Yes, I'm making the dangerous assumption that the Pentagon and State Department have security procedures and follow them to some extent, but all that money they've gone through has probably been spent on something and paranoia has institutional tendencies. More importantly, any such person or group looking to leak would have to be really, really motivated. Like motivated enough to be executed for violating the State Secrets Act. Motivated enough to face the ongoing scrutiny of a withering internal investigation and polygraph tests. And this in order to merely provide proof of what we in The West already knew with excruciating, repetitive clarity, that many of our emissaries and generals are first-order twits? Sorry, something just isn't adding up for me yet.
There's no doubt the US government is conducting a cyberwar against WikiLeaks, no matter how Man of La Mancha, hypocritical, and technically ignorant that may be. It's a predictable response that will rain repercussions like canned hams down on us all in terms of constrained liberties and commerce.
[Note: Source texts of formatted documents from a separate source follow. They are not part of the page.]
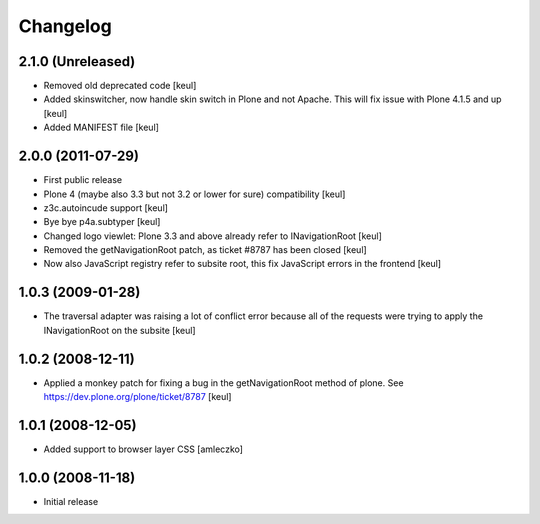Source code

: Changelog
=========

2.1.0 (Unreleased)
------------------

- Removed old deprecated code [keul]
- Added skinswitcher, now handle skin switch in Plone and not Apache.
  This will fix issue with Plone 4.1.5 and up [keul] 
- Added MANIFEST file [keul]

2.0.0 (2011-07-29)
------------------

* First public release
* Plone 4 (maybe also 3.3 but not 3.2 or lower for sure) compatibility [keul]
* z3c.autoincude support [keul]
* Bye bye p4a.subtyper [keul]
* Changed logo viewlet: Plone 3.3 and above already refer to INavigationRoot [keul]
* Removed the getNavigationRoot patch, as ticket #8787 has been closed [keul]
* Now also JavaScript registry refer to subsite root, this fix JavaScript errors in the
  frontend [keul]

1.0.3 (2009-01-28)
------------------

* The traversal adapter was raising a lot of conflict error because all of the requests
  were trying to apply the INavigationRoot on the subsite [keul]

1.0.2 (2008-12-11)
------------------

* Applied a monkey patch for fixing a bug in the getNavigationRoot method of plone.
  See https://dev.plone.org/plone/ticket/8787 [keul]

1.0.1 (2008-12-05)
------------------

* Added support to browser layer CSS [amleczko]

1.0.0 (2008-11-18)
------------------

* Initial release

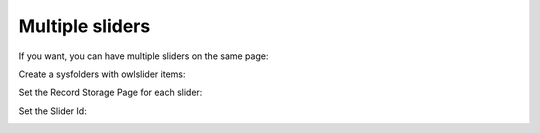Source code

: ﻿
.. ==================================================
.. FOR YOUR INFORMATION
.. --------------------------------------------------
.. -*- coding: utf-8 -*- with BOM.

.. ==================================================
.. DEFINE SOME TEXTROLES
.. --------------------------------------------------
.. role::   underline
.. role::   typoscript(code)
.. role::   ts(typoscript)
   :class:  typoscript
.. role::   php(code)


Multiple sliders
----------------

If you want, you can have multiple sliders on the same page:

.. image:: /images/Multipage_Sliders.png



Create a sysfolders with owlslider items:

.. image:: /images/Multipage_sysfolder.png



Set the Record Storage Page for each slider:

.. image:: /images/Multipage_RecordStorage.png



Set the Slider Id:

.. image:: /images/Multipage_sliderID.png
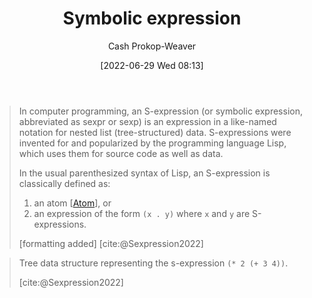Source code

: :PROPERTIES:
:ID:       976fb83d-ae8c-427d-b47e-f0089b4d9ce1
:ROAM_ALIASES: "Symbolic expressions" S-expression Sexp
:LAST_MODIFIED: [2023-10-09 Mon 23:50]
:END:
#+title: Symbolic expression
#+hugo_custom_front_matter: :slug "976fb83d-ae8c-427d-b47e-f0089b4d9ce1"
#+author: Cash Prokop-Weaver
#+date: [2022-06-29 Wed 08:13]
#+filetags: :concept:
#+begin_quote
In computer programming, an S-expression (or symbolic expression, abbreviated as sexpr or sexp) is an expression in a like-named notation for nested list (tree-structured) data. S-expressions were invented for and popularized by the programming language Lisp, which uses them for source code as well as data.

In the usual parenthesized syntax of Lisp, an S-expression is classically defined as:

1. an atom [[[id:b37a4585-be03-43ea-a55c-6a5f84e59c77][Atom]]], or
1. an expression of the form =(x . y)= where =x= and =y= are S-expressions.

[formatting added]
[cite:@Sexpression2022]
#+end_quote

#+begin_quote
Tree data structure representing the s-expression =(* 2 (+ 3 4))=.

[[file:Corrected_S-expression_tree_2.svg.png]]
[cite:@Sexpression2022]
#+end_quote


* Flashcards :noexport:
** AKA ([[id:f6e9082b-3589-448a-9877-b9a2b31d88ba][Lisp]]) :fc:
:PROPERTIES:
:ID:       e94de5ac-89b3-4a09-8776-68c11eeb01e8
:ANKI_NOTE_ID: 1656857151908
:FC_CREATED: 2022-07-03T14:05:51Z
:FC_TYPE:  cloze
:FC_CLOZE_MAX: 3
:FC_CLOZE_TYPE: deletion
:END:
:REVIEW_DATA:
| position | ease | box | interval | due                  |
|----------+------+-----+----------+----------------------|
|        0 | 2.95 |   7 |   408.82 | 2024-06-20T12:49:28Z |
|        1 | 2.50 |   7 |   243.38 | 2023-12-30T03:52:01Z |
|        2 | 2.50 |   7 |   185.99 | 2023-11-05T21:26:59Z |
:END:

- {{[[id:976fb83d-ae8c-427d-b47e-f0089b4d9ce1][Symbolic expression]]}@0}
- {{[[id:976fb83d-ae8c-427d-b47e-f0089b4d9ce1][Sexp]]}@1}
- {{[[id:976fb83d-ae8c-427d-b47e-f0089b4d9ce1][S-expression]]}@2}

*** Source
[cite:@Sexpression2022]


** Definition ([[id:f6e9082b-3589-448a-9877-b9a2b31d88ba][Lisp]]) :fc:
:PROPERTIES:
:ID:       04780a1c-3fb6-4a82-9492-16b581e0b63d
:ANKI_NOTE_ID: 1656857152958
:FC_CREATED: 2022-07-03T14:05:52Z
:FC_TYPE:  double
:END:
:REVIEW_DATA:
| position | ease | box | interval | due                  |
|----------+------+-----+----------+----------------------|
| back     | 2.35 |   8 |   432.40 | 2024-12-15T16:25:21Z |
| front    | 2.20 |   8 |   526.38 | 2025-02-12T03:12:57Z |
:END:

[[id:976fb83d-ae8c-427d-b47e-f0089b4d9ce1][Symbolic expression]]

*** Back
Either an [[id:b37a4585-be03-43ea-a55c-6a5f84e59c77][Atom]] or an expression of the form =(x . y)= where =x= and =y= are also [...].

*** Source
[cite:@Sexpression2022]
#+print_bibliography:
But maybe this really wasn't a leak at all. It lacks the classic, targeted earmarks of a leak and looks more like a well-planned intelligence operation intended to embarrass the West. This looks like the famously dreaded Fuck You Flourish. Penetration could have been gained via patient internal sleeper personnel or a back door, possibly with the former activating the latter. It may have been nothing more than a neat crime of opportunity, but along with the polygraph tests, the Pentagon might want to carefully review its list of network vendors.
So much for Obama's harping on the Chinese about greater transparency. This is like being at a formal dinner in the South, listening to your hosts happily extol the benefits of racial equality after the Civil Rights Act and how thankful they are those bad old days are finally behind them. Then a group of young kids straight out of To Kill A Mockingbird run inside yelling that Tom Robinson just raped Mayella Ewell, the Klan is rounding up to lynch him, and your host grabs a long white robe out of a closet and bolts out of the the house. You can perceive a real democracy by how it welcomes the currency of clear information. This is not that.